During the 1980s, the former government agency Immigration and Naturalization Service was accused of mistreating immigrant children, according to the Congressional Research Service report, resulting in a series of lawsuits that ended with the Flores settlement agreement.

The agreement was named for Jenny Lisette Flores, a 15-year-old girl from El Salvador. She fled her country in 1985 and tried to enter the United States to be with her aunt. The INS arrested her at the border, and she was placed in a juvenile detention center, where she was handcuffed and strip-searched, according to the Marquette Law Review. The INS refused to grant her aunt custody of Jenny because it wouldn’t release minors to “third-party adults,” the law review article said. The American Civil Liberties Union filed a class-action suit on behalf of the girl and other minors, eventually leading to the Flores agreement during the Clinton administration.

For years, people criticized the INS, saying it hadn’t fully implemented the regulations laid out by the Flores agreement, according to the Congressional Research Service report.

Five years after the agreement, the Homeland Security Act of 2002 split up the responsibilities for processing and caring for immigrant children. Yet still, people worried that regulations were not being met. In 2008, Congress passed the William Wilberforce Trafficking Victims Protection Reauthorization Act. This codified parts of the settlement into federal law, Meissner said.

In 2015, US District Judge Dolly Gee ruled that Flores requirements apply to both unaccompanied minors and children apprehended with their parents.

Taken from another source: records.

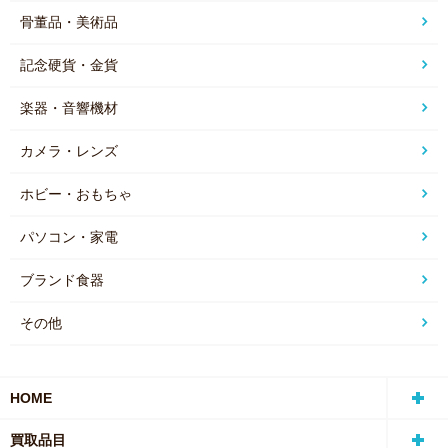
骨董品・美術品
記念硬貨・金貨
楽器・音響機材
カメラ・レンズ
ホビー・おもちゃ
パソコン・家電
ブランド食器
その他
HOME
買取品目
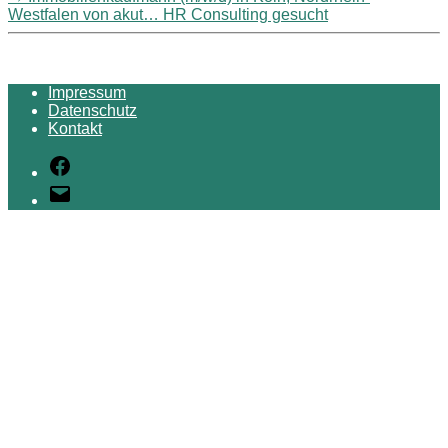
Westfalen von akut… HR Consulting gesucht
Impressum
Datenschutz
Kontakt
Facebook
E-
Mail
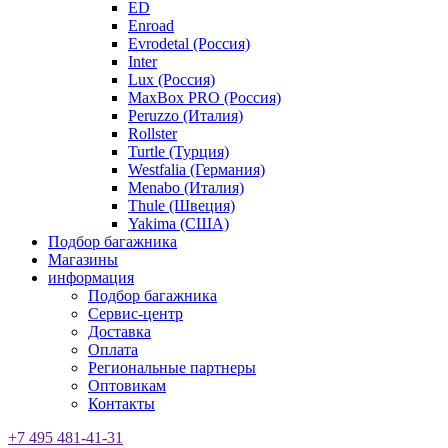
ED
Enroad
Evrodetal (Россия)
Inter
Lux (Россия)
MaxBox PRO (Россия)
Peruzzo (Италия)
Rollster
Turtle (Турция)
Westfalia (Германия)
Menabo (Италия)
Thule (Швеция)
Yakima (США)
Подбор багажника
Магазины
информация
Подбор багажника
Сервис-центр
Доставка
Оплата
Региональные партнеры
Оптовикам
Контакты
+7 495 481-41-31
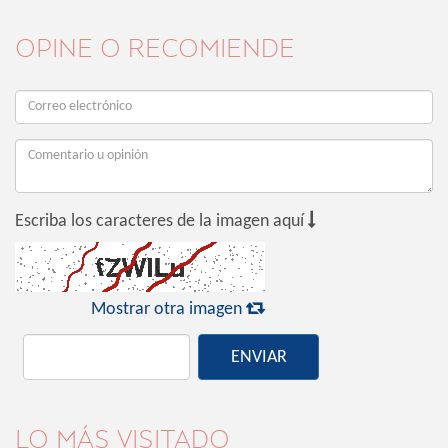
OPINE O RECOMIENDE

Escriba los caracteres de la imagen aquí

Mostrar otra imagen
ENVIAR
LO MÁS VISITADO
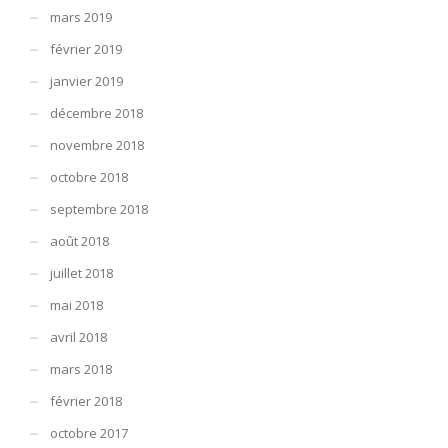
mars 2019
février 2019
janvier 2019
décembre 2018
novembre 2018
octobre 2018
septembre 2018
août 2018
juillet 2018
mai 2018
avril 2018
mars 2018
février 2018
octobre 2017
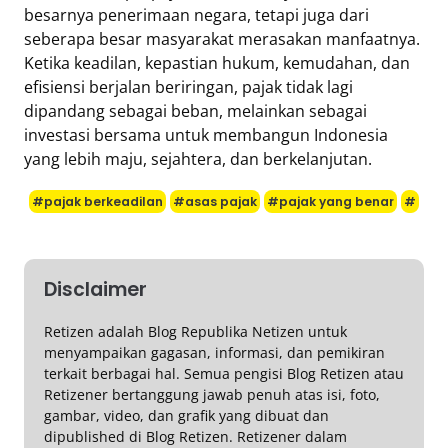
besarnya penerimaan negara, tetapi juga dari
seberapa besar masyarakat merasakan manfaatnya.
Ketika keadilan, kepastian hukum, kemudahan, dan
efisiensi berjalan beriringan, pajak tidak lagi
dipandang sebagai beban, melainkan sebagai
investasi bersama untuk membangun Indonesia
yang lebih maju, sejahtera, dan berkelanjutan.
#pajak berkeadilan
#asas pajak
#pajak yang benar
#
Disclaimer
Retizen adalah Blog Republika Netizen untuk
menyampaikan gagasan, informasi, dan pemikiran
terkait berbagai hal. Semua pengisi Blog Retizen atau
Retizener bertanggung jawab penuh atas isi, foto,
gambar, video, dan grafik yang dibuat dan
dipublished di Blog Retizen. Retizener dalam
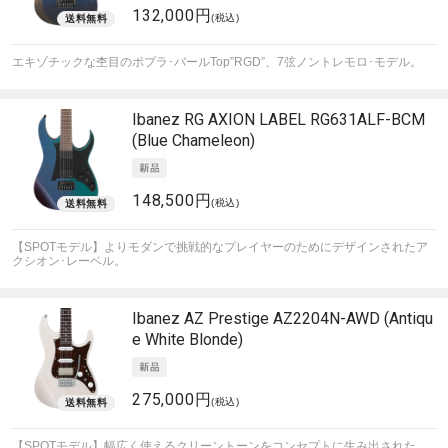
132,000円
(税込)
エキゾチックな杢目のポプラ･バールTop”RGD”、7弦ノントレモロ･モデル。
Ibanez
RG AXION LABEL RG631ALF-BCM
(Blue Chameleon)
148,500円
(税込)
【SPOTモデル】よりモダンで挑戦的なプレイヤーのためにデザインされたア
クシオン･レーベル。
Ibanez
AZ Prestige AZ2204N-AWD (Antiqu
e White Blonde)
275,000円
(税込)
【SPOTモデル】幅広く使えるクリーントーンをコンセプトに生み出された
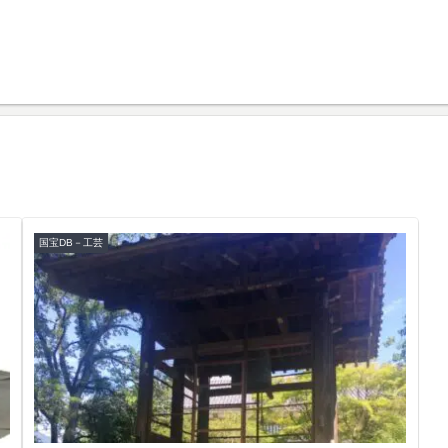
国宝DB－工芸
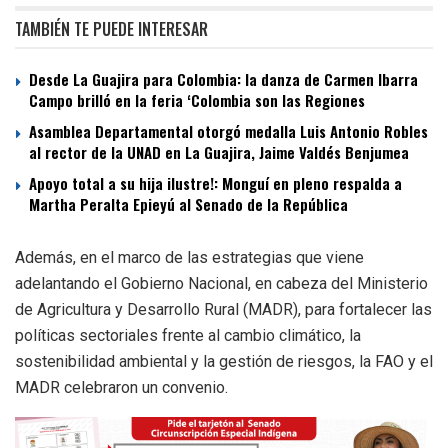
TAMBIÉN TE PUEDE INTERESAR
Desde La Guajira para Colombia: la danza de Carmen Ibarra
Campo brilló en la feria ‘Colombia son las Regiones
Asamblea Departamental otorgó medalla Luis Antonio Robles
al rector de la UNAD en La Guajira, Jaime Valdés Benjumea
Apoyo total a su hija ilustre!: Monguí en pleno respalda a
Martha Peralta Epieyú al Senado de la República
Además, en el marco de las estrategias que viene
adelantando el Gobierno Nacional, en cabeza del Ministerio
de Agricultura y Desarrollo Rural (MADR), para fortalecer las
políticas sectoriales frente al cambio climático, la
sostenibilidad ambiental y la gestión de riesgos, la FAO y el
MADR celebraron un convenio.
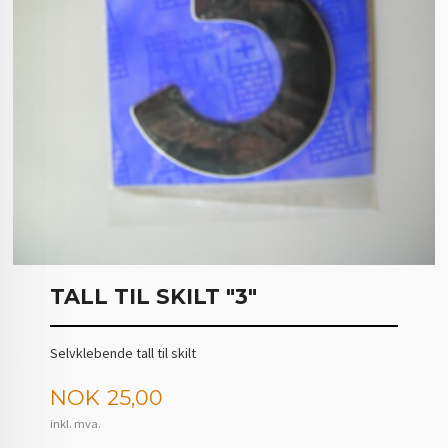
TALL TIL SKILT "3"
Selvklebende tall til skilt
Pris
NOK
25,00
inkl. mva.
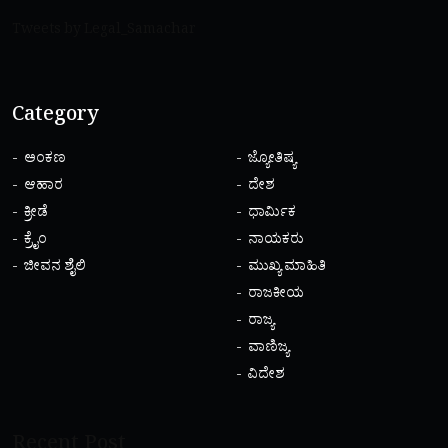
Tweets by Legal_Samachar
Category
ಅಂಕಣ
ಜ್ಯೋತಿಷ್ಯ
ಆಹಾರ
ದೇಶ
ಕ್ರೀಡೆ
ಧಾರ್ಮಿಕ
ಕ್ರೈಂ
ನಾಯಕರು
ಜೀವನ ಶೈಲಿ
ಮುಖ್ಯ ಮಾಹಿತಿ
ರಾಜಕೀಯ
ರಾಜ್ಯ
ವಾಣಿಜ್ಯ
ವಿದೇಶ
Recent Post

This means that all minors must be released from detention if possible, Meissner said.

Even so, the future of the immigrant children currently being detained is still unclear.

On Monday, Gee wrote that the Trump administration seeks to “hold minors in indefinite detention in unlicensed facilities, which would constitute a fundamental and material breach of the parties’ Agreement,” but she further explained that “all parties admit that these parents may also affirmatively waive their children’s rights to prompt release and placement in state-licensed facilities.”

Justice Department spokesman Devin O’Malley said in a statement that the Trump administration is working to protect the safety of children in government custody.

“We disagree with the court’s ruling declining to amend the Flores agreement to recognize the current crisis of families making the dangerous and unlawful journey across our southern border, but the court does appear to acknowledge that parents who cross the border will not be released and must choose between remaining in family custody with their children pending immigration proceedings or requesting separation from their children so the child may be placed with a sponsor,” O’Malley said. “The Justice Department continues to review the ruling.”